##### Teks Bacaan #####
Setelah mengalami masa kelam dalam beberapa tahun ke belakang, sepak bola Indonesia kini mulai menemui titik terang. Dicabutnya sanksi FIFA, dilanjutkan dengan terpilihnya ketua umum serta terbentuknya kepengurusan baru induk sepak bola nasional, menjadi angin segar kebangkitan industri olahraga terpopuler di dunia.
Satu per satu mulai kembali dibenahi. Diawali dengan kembalinya tim nasional berlaga di level internasional, hingga persiapan bergulirnya kompetisi domestik resmi yang sejatinya kita kenal dengan sebutan “Liga”, bukan “Turnamen”.
Liga 1 Indonesia, yang sekilas terdengar seperti nama kompetisi kasta pertama di Prancis, Ligue 1, hampir pasti dimulai bulan April nanti. Semua pihak melakukan persiapan. PSSI, badan penyelenggara liga, klub, hingga para suporter berbenah demi terciptanya sebuah kompetisi yang lebih baik.
Rasanya tak salah beranggapan bahwa kompetisi yang bahkan belum dimulai ini sudah lebih baik dari sebelumnya. Sebagai contoh, adanya prospek positif Liga 1 akan menjadi kompetisi profesional yang selama ini diidam-idamkan. Jika bukan karena prospek kompetisi yang cerah, rasanya mustahil minat seorang Michael Essien tertuju kemari.
##### Data Masukan #####
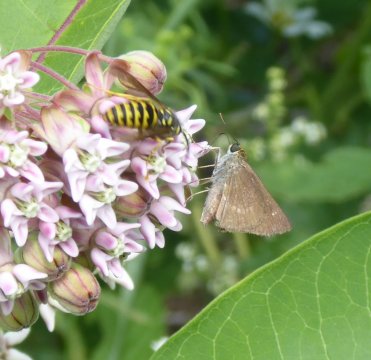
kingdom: Animalia
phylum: Arthropoda
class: Insecta
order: Lepidoptera
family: Hesperiidae
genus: Euphyes
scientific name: Euphyes vestris
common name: Dun Skipper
#####
Petunjuk Pengerjaan:
a - Tulis ulang seluruh teks bacaan tentang kebangkitan sepak bola Indonesia tanpa mengubah satu kata pun.
b - Salin tanpa perubahan baris-baris catatan mulai dari baris yang memuat "phylum: Arthropoda" hingga akhir catatan, termasuk baris pertama dan terakhirnya.

Kunci Jawaban:
a -
Setelah mengalami masa kelam dalam beberapa tahun ke belakang, sepak bola Indonesia kini mulai menemui titik terang. Dicabutnya sanksi FIFA, dilanjutkan dengan terpilihnya ketua umum serta terbentuknya kepengurusan baru induk sepak bola nasional, menjadi angin segar kebangkitan industri olahraga terpopuler di dunia.
Satu per satu mulai kembali dibenahi. Diawali dengan kembalinya tim nasional berlaga di level internasional, hingga persiapan bergulirnya kompetisi domestik resmi yang sejatinya kita kenal dengan sebutan “Liga”, bukan “Turnamen”.
Liga 1 Indonesia, yang sekilas terdengar seperti nama kompetisi kasta pertama di Prancis, Ligue 1, hampir pasti dimulai bulan April nanti. Semua pihak melakukan persiapan. PSSI, badan penyelenggara liga, klub, hingga para suporter berbenah demi terciptanya sebuah kompetisi yang lebih baik.
Rasanya tak salah beranggapan bahwa kompetisi yang bahkan belum dimulai ini sudah lebih baik dari sebelumnya. Sebagai contoh, adanya prospek positif Liga 1 akan menjadi kompetisi profesional yang selama ini diidam-idamkan. Jika bukan karena prospek kompetisi yang cerah, rasanya mustahil minat seorang Michael Essien tertuju kemari.

b -
phylum: Arthropoda
class: Insecta
order: Lepidoptera
family: Hesperiidae
genus: Euphyes
scientific name: Euphyes vestris
common name: Dun Skipper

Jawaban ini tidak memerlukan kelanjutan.